[[ INPUT DATA open ]]

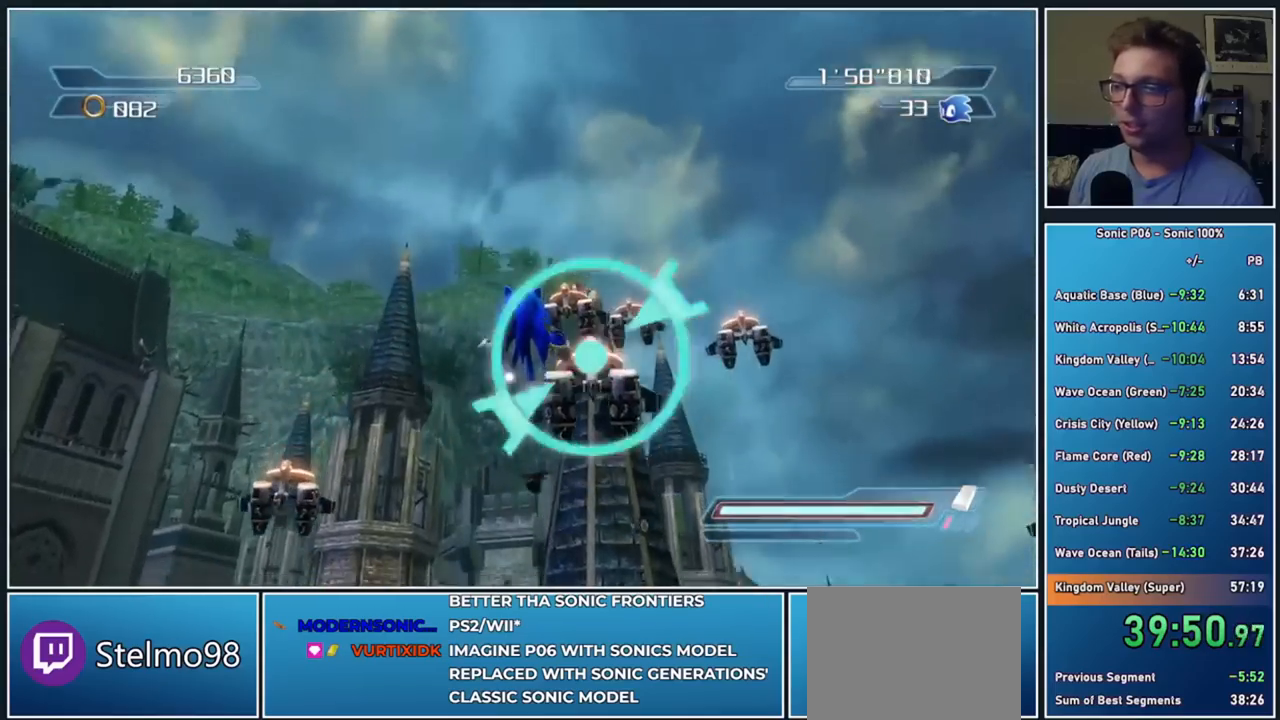
{"buttons": [], "left_stick": "down-left", "right_stick": "center", "button_events": [[117, "A", "down"], [500, "A", "up"]]}
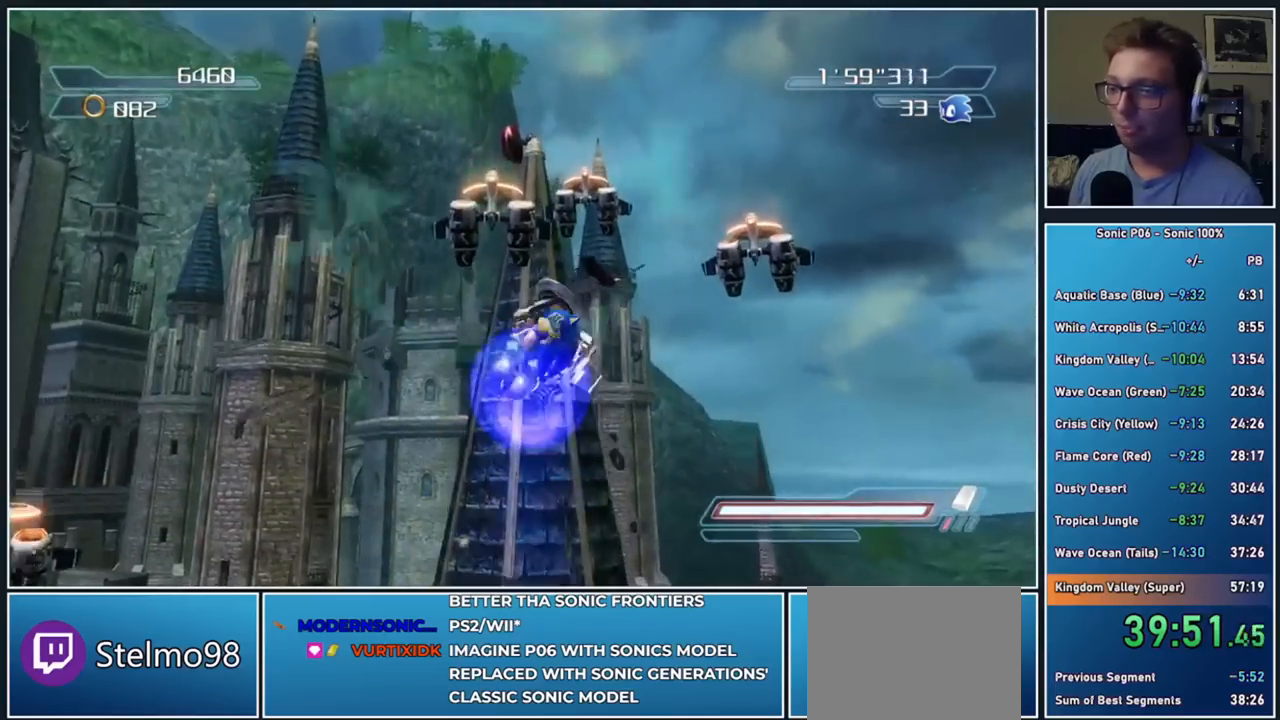
{"buttons": ["A"], "left_stick": "center", "right_stick": "center", "button_events": [[167, "A", "down"]]}
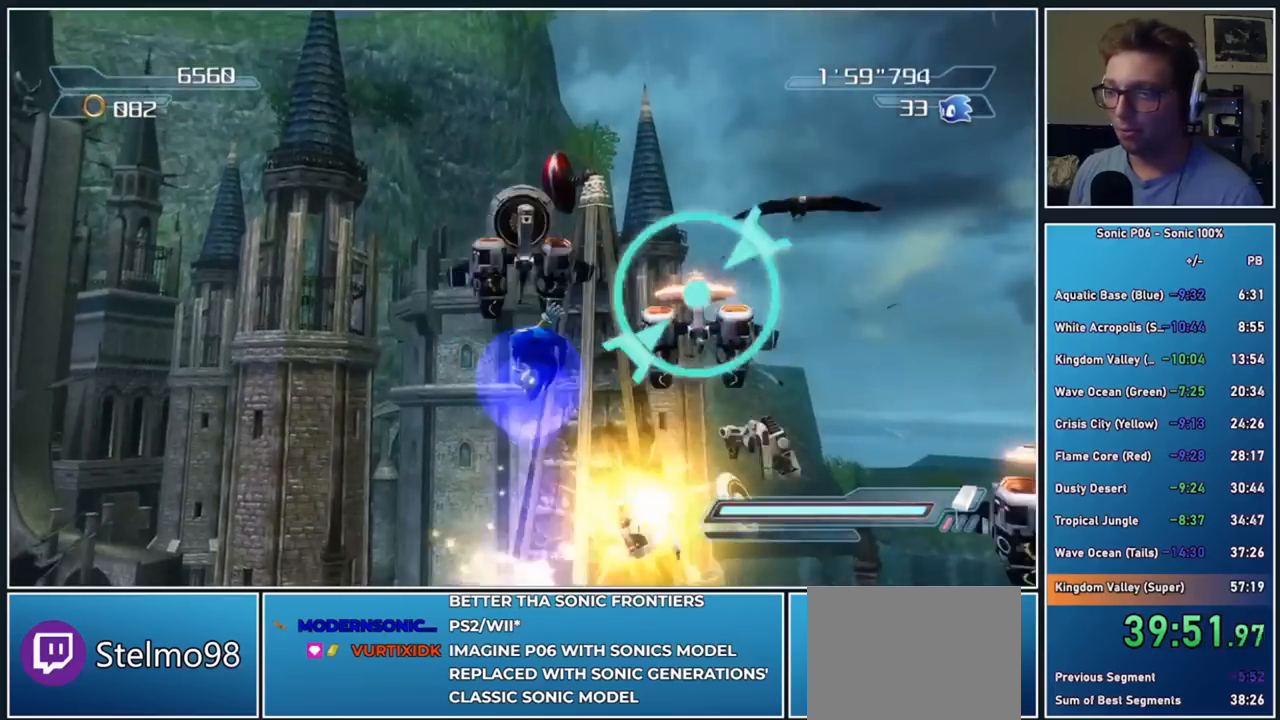
{"buttons": ["A"], "left_stick": "left", "right_stick": "center", "button_events": [[50, "A", "up"], [217, "A", "down"]]}
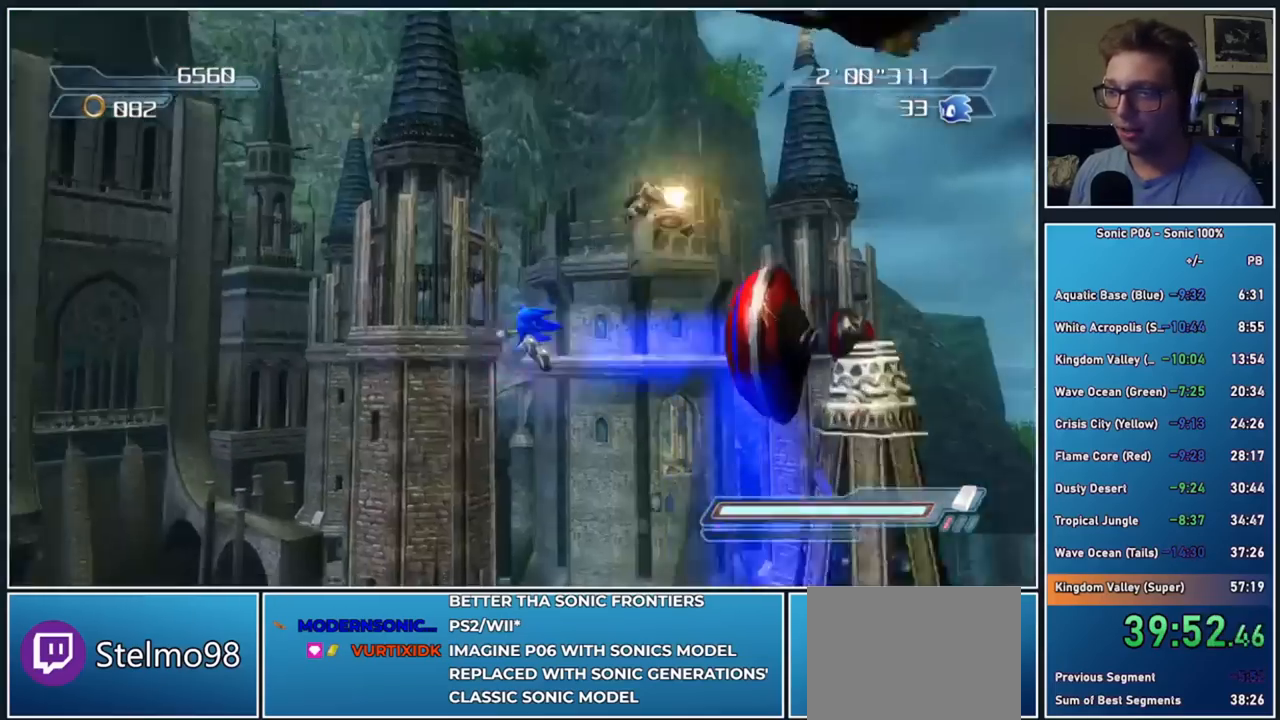
{"buttons": [], "left_stick": "center", "right_stick": "center", "button_events": [[67, "A", "up"]]}
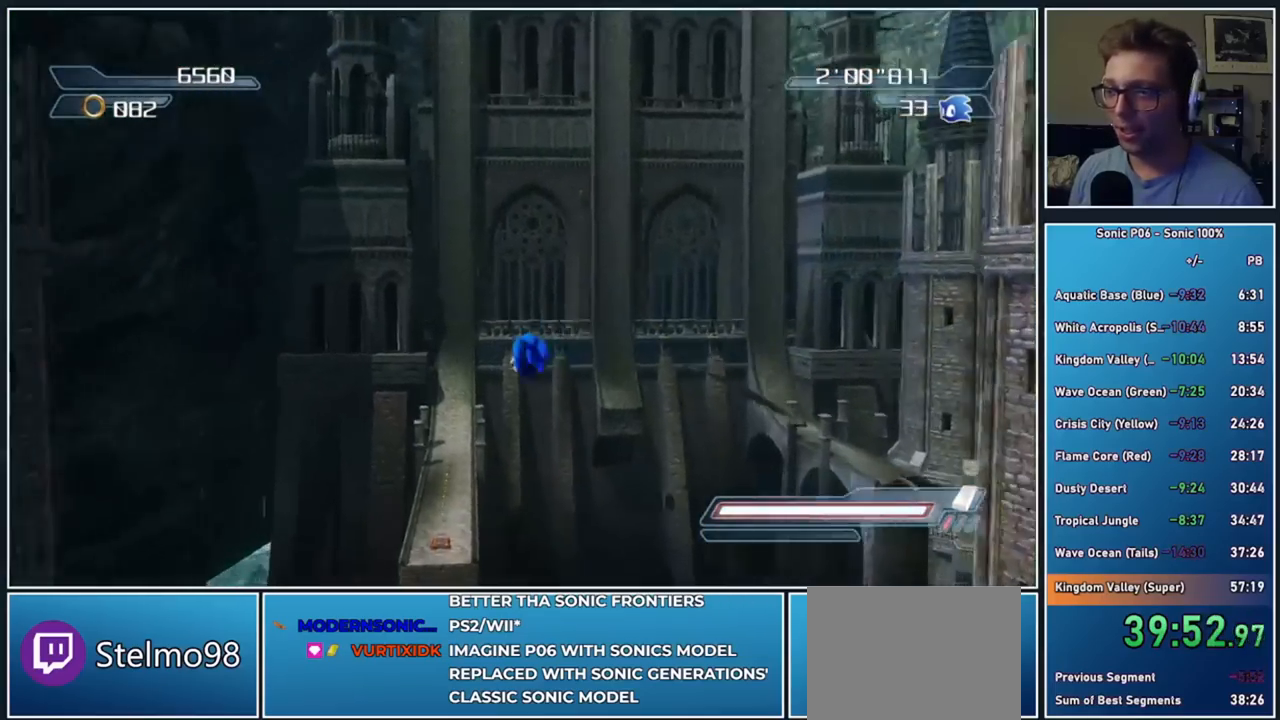
{"buttons": [], "left_stick": "center", "right_stick": "down-left", "button_events": []}
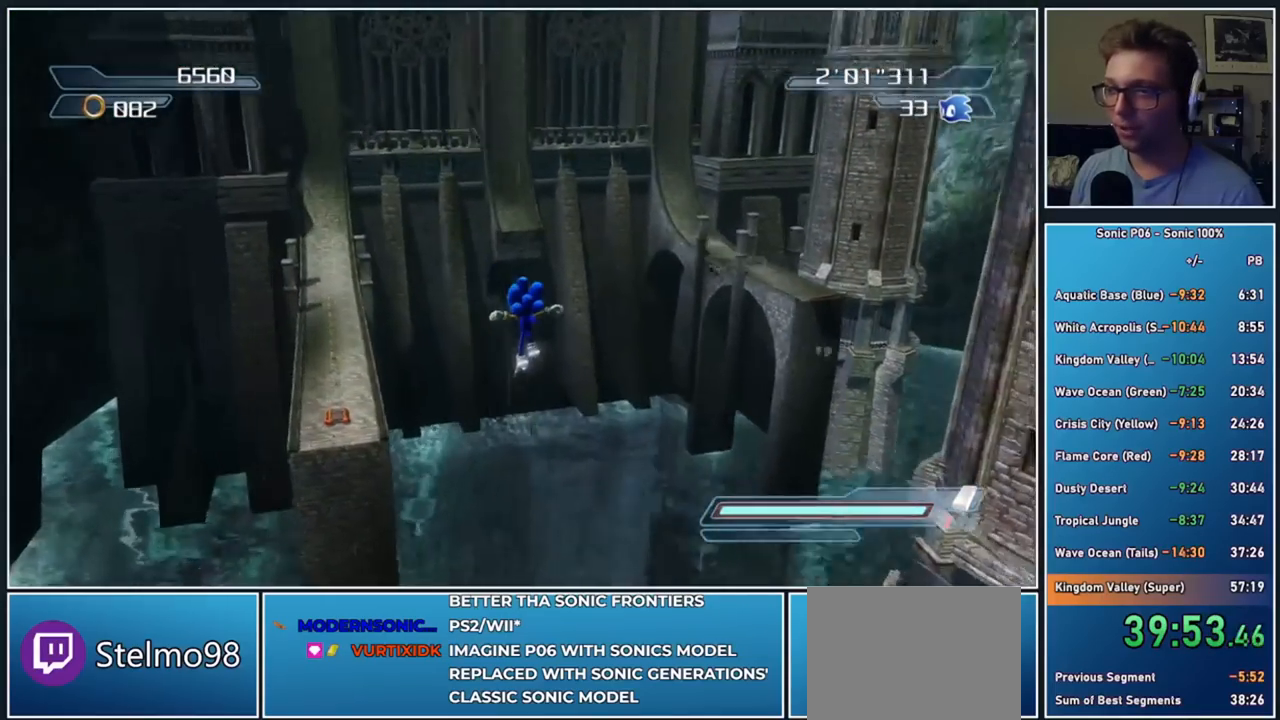
{"buttons": [], "left_stick": "center", "right_stick": "down-left", "button_events": []}
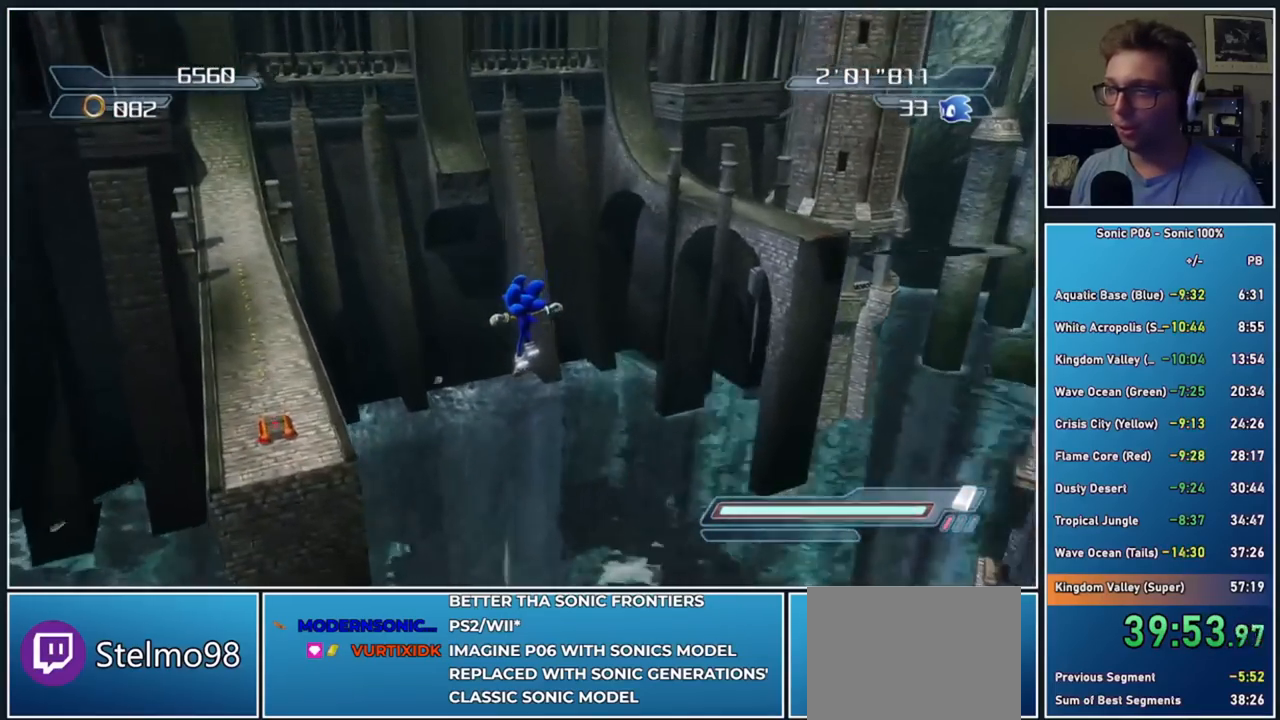
{"buttons": [], "left_stick": "center", "right_stick": "down-left", "button_events": []}
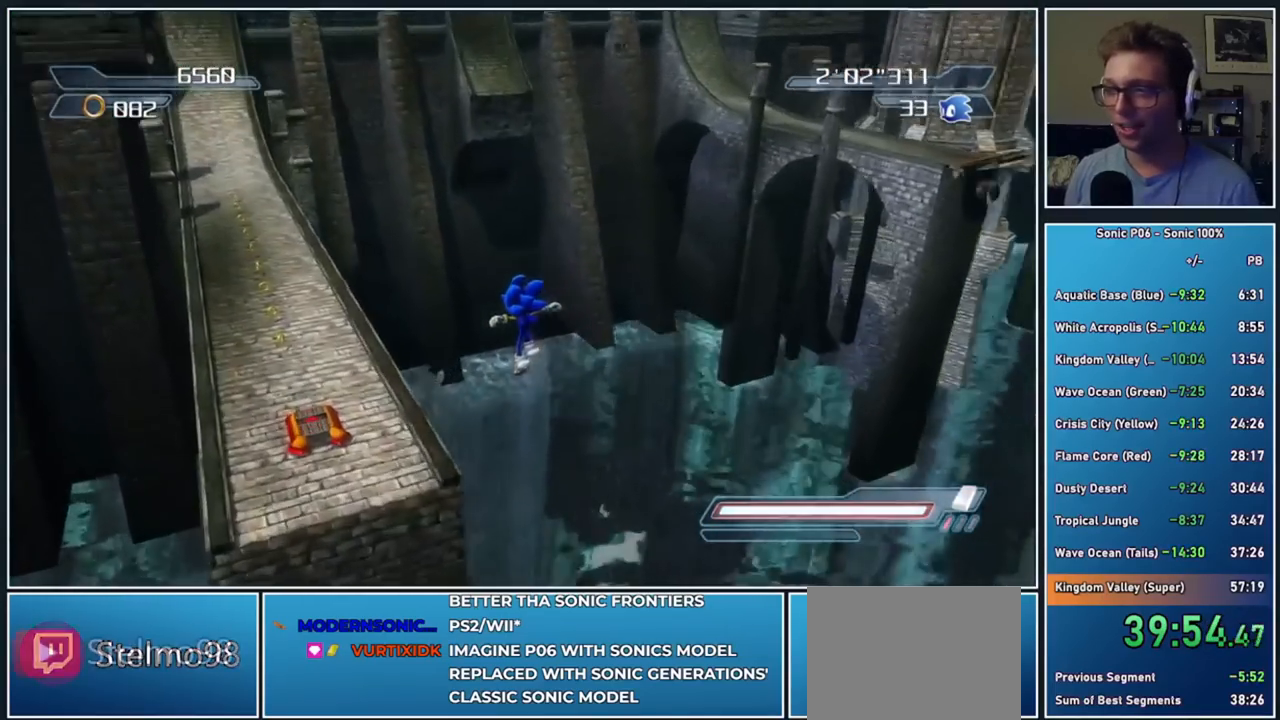
{"buttons": [], "left_stick": "down-right", "right_stick": "center", "button_events": []}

[[ INPUT DATA closed ]]

Your copy of the entries above must be exact and must not include pictures.

#### TASK SOLUTION
{"buttons": [], "left_stick": "down-left", "right_stick": "center", "button_events": [[117, "A", "down"], [500, "A", "up"]]}
{"buttons": ["A"], "left_stick": "center", "right_stick": "center", "button_events": [[167, "A", "down"]]}
{"buttons": ["A"], "left_stick": "left", "right_stick": "center", "button_events": [[50, "A", "up"], [217, "A", "down"]]}
{"buttons": [], "left_stick": "center", "right_stick": "center", "button_events": [[67, "A", "up"]]}
{"buttons": [], "left_stick": "center", "right_stick": "down-left", "button_events": []}
{"buttons": [], "left_stick": "center", "right_stick": "down-left", "button_events": []}
{"buttons": [], "left_stick": "center", "right_stick": "down-left", "button_events": []}
{"buttons": [], "left_stick": "down-right", "right_stick": "center", "button_events": []}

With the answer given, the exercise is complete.